What is asked ::
Can you give the records as a Markdown table with the columns "Row" and "Line", starting at the line that has "Page size: 1241x1754." and stopping after the line that has "text Zelinsky, G."? Number each row and leave out blank lines.

Stored rows ::
□ □ □ □

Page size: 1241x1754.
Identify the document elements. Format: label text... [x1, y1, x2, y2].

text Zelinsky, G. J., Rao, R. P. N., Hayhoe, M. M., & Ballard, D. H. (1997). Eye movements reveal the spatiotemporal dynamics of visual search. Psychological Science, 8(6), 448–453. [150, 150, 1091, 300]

□ □ □ □

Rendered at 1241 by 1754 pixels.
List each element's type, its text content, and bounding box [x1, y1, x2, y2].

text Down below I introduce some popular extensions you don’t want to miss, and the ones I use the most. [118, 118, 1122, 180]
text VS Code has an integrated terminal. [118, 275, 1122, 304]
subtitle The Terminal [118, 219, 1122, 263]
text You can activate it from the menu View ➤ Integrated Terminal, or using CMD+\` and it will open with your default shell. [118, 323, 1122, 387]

□ □ □ □

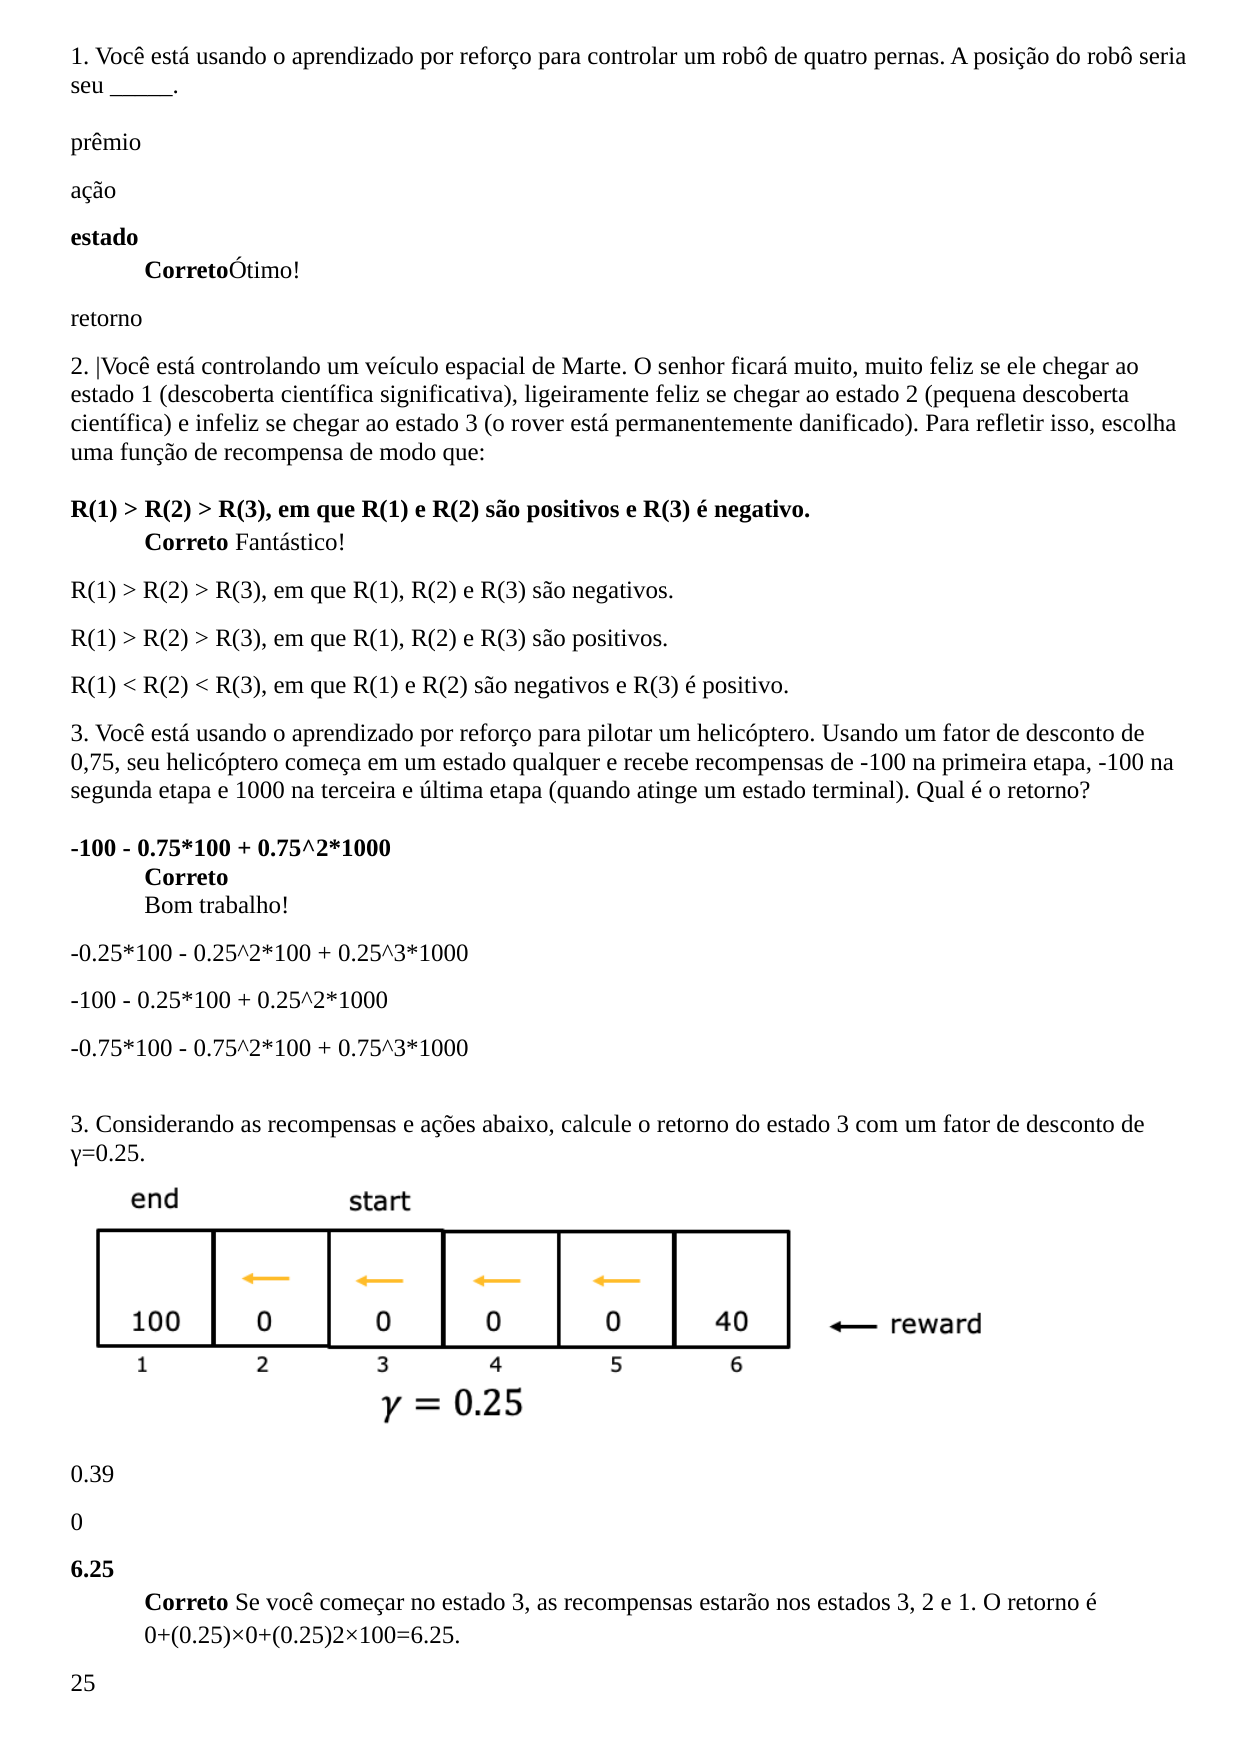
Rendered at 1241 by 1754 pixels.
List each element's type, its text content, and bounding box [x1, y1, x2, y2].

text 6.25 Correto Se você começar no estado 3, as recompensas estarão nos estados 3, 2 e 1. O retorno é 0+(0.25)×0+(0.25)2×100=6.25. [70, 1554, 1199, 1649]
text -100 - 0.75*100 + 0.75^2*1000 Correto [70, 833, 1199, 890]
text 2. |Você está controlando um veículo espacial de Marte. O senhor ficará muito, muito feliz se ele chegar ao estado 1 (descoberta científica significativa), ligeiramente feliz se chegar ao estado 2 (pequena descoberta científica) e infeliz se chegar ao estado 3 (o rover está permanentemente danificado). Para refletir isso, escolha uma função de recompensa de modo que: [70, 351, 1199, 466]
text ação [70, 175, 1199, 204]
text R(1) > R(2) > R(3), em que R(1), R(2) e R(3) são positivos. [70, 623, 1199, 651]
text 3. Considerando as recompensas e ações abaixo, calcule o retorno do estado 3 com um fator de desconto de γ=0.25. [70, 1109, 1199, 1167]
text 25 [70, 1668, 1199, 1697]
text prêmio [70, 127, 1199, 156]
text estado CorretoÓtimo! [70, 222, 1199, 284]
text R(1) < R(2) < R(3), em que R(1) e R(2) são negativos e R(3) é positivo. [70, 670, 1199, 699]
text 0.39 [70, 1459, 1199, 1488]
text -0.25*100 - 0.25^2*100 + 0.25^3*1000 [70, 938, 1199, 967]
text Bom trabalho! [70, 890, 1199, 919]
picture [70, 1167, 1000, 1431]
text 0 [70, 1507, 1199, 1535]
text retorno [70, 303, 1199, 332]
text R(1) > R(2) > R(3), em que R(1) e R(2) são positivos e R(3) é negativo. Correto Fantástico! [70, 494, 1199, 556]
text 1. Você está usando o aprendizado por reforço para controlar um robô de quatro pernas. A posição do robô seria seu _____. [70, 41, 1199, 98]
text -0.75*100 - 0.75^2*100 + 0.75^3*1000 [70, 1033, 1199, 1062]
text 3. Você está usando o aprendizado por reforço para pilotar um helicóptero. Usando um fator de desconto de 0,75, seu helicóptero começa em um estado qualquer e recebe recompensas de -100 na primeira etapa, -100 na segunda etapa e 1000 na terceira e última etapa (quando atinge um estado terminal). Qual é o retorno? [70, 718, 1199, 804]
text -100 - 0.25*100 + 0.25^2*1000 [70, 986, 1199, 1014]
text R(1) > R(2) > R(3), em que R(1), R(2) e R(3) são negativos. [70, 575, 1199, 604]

□ □ □ □

Exercise result ::
| Row | Line |
|---|---|
| 1 | Page size: 1241x1754. |
| 2 | Identify the document elements. Format: label text... [x1, y1, x2, y2]. |
| 3 | text Zelinsky, G. J., Rao, R. P. N., Hayhoe, M. M., & Ballard, D. H. (1997). Eye movements reveal the spatiotemporal dynamics of visual search. Psychological Science, 8(6), 448–453. [150, 150, 1091, 300] |